(TO-DO ITEM) Your task is to copy the stretch of lines in the records below that begins with the line containing "where the provision" and ends with the line containing "installation is deemed", exactly as written, with nothing added.

(EXTRACTED DATA Opens)

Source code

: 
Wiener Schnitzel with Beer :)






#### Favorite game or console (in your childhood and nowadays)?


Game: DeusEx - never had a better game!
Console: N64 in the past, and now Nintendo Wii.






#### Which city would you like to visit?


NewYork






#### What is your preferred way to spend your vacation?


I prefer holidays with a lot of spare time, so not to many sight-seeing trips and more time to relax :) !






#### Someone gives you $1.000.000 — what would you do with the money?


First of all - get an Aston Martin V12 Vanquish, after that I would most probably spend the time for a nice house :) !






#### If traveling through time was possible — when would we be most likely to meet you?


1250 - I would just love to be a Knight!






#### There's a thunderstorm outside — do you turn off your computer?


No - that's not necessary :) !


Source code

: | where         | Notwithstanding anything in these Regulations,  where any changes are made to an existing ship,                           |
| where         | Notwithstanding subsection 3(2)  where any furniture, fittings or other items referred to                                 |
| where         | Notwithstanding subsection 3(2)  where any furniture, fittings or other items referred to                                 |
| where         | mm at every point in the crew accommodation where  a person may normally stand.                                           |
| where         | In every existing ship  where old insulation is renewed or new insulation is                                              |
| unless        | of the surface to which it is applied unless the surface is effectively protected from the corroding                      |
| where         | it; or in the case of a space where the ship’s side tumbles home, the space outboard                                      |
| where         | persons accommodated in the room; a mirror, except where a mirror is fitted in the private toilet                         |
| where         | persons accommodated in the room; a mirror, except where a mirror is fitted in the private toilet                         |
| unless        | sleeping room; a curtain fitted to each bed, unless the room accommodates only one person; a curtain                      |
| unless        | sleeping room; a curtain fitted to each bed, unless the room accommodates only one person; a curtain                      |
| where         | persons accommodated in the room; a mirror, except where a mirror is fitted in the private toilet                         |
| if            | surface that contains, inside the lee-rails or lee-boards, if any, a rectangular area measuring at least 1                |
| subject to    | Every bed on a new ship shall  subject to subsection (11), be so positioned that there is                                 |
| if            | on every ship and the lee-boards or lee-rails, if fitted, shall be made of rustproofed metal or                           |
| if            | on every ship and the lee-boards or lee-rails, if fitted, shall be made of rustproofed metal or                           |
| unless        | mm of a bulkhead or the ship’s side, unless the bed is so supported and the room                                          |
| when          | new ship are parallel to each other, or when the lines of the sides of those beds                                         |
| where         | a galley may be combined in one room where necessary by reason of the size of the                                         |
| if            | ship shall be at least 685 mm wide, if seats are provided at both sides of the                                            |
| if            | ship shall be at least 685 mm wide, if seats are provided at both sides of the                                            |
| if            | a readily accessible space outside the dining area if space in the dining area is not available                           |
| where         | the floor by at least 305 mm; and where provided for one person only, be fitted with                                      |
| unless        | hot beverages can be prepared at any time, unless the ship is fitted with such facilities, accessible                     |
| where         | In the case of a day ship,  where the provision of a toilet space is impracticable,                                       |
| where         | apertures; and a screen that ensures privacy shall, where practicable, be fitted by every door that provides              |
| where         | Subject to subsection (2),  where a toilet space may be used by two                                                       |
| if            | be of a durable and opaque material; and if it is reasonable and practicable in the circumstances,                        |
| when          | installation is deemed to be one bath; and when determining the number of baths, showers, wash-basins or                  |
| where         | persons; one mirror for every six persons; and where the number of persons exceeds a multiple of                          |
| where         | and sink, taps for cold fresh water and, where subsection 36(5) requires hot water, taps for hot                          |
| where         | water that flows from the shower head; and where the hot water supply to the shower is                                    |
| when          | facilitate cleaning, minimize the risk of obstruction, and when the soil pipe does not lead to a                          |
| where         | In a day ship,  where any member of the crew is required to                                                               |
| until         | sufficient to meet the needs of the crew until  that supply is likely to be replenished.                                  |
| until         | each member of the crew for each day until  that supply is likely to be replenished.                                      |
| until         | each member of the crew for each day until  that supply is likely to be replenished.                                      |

(EXTRACTED DATA Closes)

(ANSWER SECTION)
| where         | In the case of a day ship,  where the provision of a toilet space is impracticable,                                       |
| where         | apertures; and a screen that ensures privacy shall, where practicable, be fitted by every door that provides              |
| where         | Subject to subsection (2),  where a toilet space may be used by two                                                       |
| if            | be of a durable and opaque material; and if it is reasonable and practicable in the circumstances,                        |
| when          | installation is deemed to be one bath; and when determining the number of baths, showers, wash-basins or                  |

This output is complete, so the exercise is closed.